- RECORD EXCERPTS
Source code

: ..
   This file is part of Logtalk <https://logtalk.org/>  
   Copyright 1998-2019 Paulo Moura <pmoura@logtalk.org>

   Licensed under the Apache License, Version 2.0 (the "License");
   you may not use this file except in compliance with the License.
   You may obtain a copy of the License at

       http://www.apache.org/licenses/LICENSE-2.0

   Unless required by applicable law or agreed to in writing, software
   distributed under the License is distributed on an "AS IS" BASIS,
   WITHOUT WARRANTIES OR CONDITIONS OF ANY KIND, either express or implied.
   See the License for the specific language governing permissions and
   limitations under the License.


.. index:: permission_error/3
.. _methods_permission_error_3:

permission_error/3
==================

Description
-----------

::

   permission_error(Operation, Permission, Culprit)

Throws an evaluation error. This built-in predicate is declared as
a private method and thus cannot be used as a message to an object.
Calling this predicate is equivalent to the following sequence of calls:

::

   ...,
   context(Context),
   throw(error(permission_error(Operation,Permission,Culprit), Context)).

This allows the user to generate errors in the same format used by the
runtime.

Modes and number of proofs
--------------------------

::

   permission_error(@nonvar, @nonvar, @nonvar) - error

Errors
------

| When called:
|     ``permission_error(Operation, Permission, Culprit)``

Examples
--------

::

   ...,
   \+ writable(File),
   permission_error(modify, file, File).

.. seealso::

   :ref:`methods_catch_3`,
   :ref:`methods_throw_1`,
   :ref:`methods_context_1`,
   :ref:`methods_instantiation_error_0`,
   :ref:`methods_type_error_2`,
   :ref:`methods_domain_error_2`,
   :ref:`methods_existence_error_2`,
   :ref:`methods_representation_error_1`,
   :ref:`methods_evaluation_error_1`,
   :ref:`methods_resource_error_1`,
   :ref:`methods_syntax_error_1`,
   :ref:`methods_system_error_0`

---

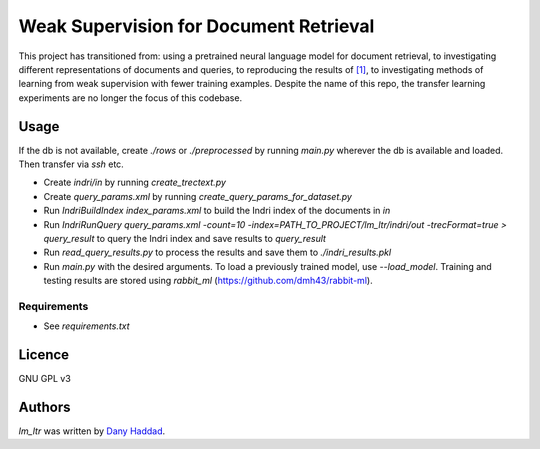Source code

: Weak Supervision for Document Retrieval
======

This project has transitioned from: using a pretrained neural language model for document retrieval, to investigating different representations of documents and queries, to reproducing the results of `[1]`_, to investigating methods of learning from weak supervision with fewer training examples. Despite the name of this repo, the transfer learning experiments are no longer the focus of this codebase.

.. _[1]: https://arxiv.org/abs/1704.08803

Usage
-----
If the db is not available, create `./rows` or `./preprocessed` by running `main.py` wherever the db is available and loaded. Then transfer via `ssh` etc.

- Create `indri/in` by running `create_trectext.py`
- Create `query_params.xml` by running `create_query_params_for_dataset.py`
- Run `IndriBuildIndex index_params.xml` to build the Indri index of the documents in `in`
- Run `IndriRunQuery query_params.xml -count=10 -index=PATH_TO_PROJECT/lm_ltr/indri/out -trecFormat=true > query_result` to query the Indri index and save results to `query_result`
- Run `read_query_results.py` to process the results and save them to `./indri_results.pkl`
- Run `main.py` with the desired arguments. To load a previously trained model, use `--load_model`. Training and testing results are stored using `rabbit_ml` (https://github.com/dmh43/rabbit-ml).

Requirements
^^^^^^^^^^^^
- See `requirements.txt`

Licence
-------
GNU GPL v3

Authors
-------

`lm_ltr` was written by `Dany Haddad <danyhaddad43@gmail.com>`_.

- THE PROBLEM
Respond with one number, namely the count of lines in the entries above that hold the word "logtalk".

- WRITTEN ANSWER
2